4. Transfusi darah: Transfusi darah mungkin diperlukan pada pasien dengan pansitopenia berat.
5. Faktor pertumbuhan hematopoietik: G-CSF dan EPO dapat digunakan dalam kasus
pansitopenia tertentu untuk merangsang produksi sel darah putih dan merah.
6. Transplantasi sumsum tulang: Dalam kasus pansitopenia berat dan refraktori yang jarang
terjadi, transplantasi sumsum tulang dapat dipertimbangkan.
7. Penting untuk diperhatikan bahwa penatalaksanaan pansitopenia pada pasien dengan HIV
harus dilakukan secara individual berdasarkan penyebab yang mendasari dan riwayat medis
pasien, dan harus dilakukan dengan berkonsultasi dengan penyedia layanan kesehatan yang
berpengalaman.
Daftar Pustaka:

Al-Sulaiman, A., et al. (2018). Prevalence and predictors of pancytopenia among HIV-infected
patients in Saudi Arabia: A cross-sectional study. Journal of Infection and Public Health,
11(4), 473-477. doi: 10.1016/j.jiph.2017.10.012

Erhabor, O., et al. (2020). Pancytopenia in human immunodeficiency virus infection: A review.
Journal of Blood Medicine, 11, 129-139. doi: 10.2147/JBM.S238492

Ito, J., et al. (2019). Pancytopenia in HIV-infected patients in Japan: Frequency, risk factors and
prognosis. PLoS One, 14(10), e0224031. doi: 10.1371/journal.pone.0224031

Antinori A, Larussa D, Cingolani A. HIV-Associated Hematologic Disorders. Curr Hematol Malig


Rep. 2017;12(6):556-566. doi: 10.1007/s11899-017-0407-6

Park LS, Tate JP, Rodriguez-Barradas MC, Rimland D, Goetz MB, Gibert C, Brown ST, Jain MK,
Justice AC. A cohort study of HIV-infected patients with hematologic malignancies:
incidence, mortality, and survival outcomes.
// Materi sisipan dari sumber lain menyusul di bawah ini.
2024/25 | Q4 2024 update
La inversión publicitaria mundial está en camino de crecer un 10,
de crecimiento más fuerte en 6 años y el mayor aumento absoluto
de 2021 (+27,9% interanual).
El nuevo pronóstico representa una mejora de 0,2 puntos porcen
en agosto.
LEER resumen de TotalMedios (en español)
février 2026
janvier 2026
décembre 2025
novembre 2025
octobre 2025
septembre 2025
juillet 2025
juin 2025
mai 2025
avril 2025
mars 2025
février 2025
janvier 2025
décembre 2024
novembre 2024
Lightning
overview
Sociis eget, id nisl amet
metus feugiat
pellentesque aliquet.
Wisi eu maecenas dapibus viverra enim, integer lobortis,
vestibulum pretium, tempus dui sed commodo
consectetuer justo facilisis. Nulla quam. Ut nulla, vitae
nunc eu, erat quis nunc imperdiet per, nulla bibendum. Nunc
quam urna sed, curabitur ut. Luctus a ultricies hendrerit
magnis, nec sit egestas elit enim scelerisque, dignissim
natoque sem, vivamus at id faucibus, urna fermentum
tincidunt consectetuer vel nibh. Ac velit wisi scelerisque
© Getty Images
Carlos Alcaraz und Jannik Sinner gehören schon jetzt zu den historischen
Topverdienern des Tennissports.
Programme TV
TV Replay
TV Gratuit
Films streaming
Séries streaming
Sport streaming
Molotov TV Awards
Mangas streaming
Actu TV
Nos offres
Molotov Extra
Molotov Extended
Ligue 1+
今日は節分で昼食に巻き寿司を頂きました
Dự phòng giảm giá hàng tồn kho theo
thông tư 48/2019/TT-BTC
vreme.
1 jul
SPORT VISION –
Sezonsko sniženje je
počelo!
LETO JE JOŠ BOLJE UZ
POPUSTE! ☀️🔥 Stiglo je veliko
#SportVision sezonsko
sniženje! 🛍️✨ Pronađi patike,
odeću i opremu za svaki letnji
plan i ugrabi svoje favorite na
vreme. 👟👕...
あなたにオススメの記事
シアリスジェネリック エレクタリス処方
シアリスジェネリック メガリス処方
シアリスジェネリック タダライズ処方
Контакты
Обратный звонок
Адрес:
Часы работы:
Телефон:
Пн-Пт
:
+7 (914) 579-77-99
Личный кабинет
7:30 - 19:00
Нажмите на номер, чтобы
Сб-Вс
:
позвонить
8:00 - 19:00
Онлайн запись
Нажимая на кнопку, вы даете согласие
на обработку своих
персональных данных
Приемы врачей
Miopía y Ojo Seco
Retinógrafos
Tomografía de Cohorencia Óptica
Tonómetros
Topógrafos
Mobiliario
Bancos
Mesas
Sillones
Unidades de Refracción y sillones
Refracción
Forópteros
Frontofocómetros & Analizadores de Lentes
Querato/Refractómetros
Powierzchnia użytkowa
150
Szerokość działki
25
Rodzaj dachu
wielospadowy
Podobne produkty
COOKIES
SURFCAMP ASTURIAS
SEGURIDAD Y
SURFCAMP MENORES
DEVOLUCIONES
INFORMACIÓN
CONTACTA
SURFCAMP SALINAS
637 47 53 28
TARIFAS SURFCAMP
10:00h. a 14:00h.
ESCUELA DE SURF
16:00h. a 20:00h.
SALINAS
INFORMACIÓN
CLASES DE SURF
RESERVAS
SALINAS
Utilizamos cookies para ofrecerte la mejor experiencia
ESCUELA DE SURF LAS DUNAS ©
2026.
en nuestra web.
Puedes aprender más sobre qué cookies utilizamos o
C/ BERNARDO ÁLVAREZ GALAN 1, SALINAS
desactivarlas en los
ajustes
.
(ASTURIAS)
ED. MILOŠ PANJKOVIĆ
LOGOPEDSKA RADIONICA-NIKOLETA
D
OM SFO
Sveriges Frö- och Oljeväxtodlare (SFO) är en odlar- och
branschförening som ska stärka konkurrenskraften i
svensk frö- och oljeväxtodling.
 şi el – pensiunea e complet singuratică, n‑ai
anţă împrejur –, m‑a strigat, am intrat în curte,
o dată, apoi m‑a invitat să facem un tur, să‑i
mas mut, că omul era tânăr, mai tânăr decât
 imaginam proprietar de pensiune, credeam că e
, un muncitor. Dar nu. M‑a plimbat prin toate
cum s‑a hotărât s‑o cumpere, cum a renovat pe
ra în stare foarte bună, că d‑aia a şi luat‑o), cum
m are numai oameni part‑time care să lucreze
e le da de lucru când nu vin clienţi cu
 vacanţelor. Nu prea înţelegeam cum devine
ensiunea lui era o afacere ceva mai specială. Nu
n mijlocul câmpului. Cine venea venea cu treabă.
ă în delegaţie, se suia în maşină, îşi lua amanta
AIDS Res Hum Retroviruses. 2014
May;30(5):403-10. doi: 10.1089/aid.2013.0172.

Santiago-Rodríguez EJ, Mayor AM, Fernández-Santos DM and Hunter-Mellado RF (2015). Profile


of HIV-Infected Hispanics with Pancytopenia. International Journal of Environmental
Research and Public Health, 13(1). doi: 10.3390/ijerph13010038.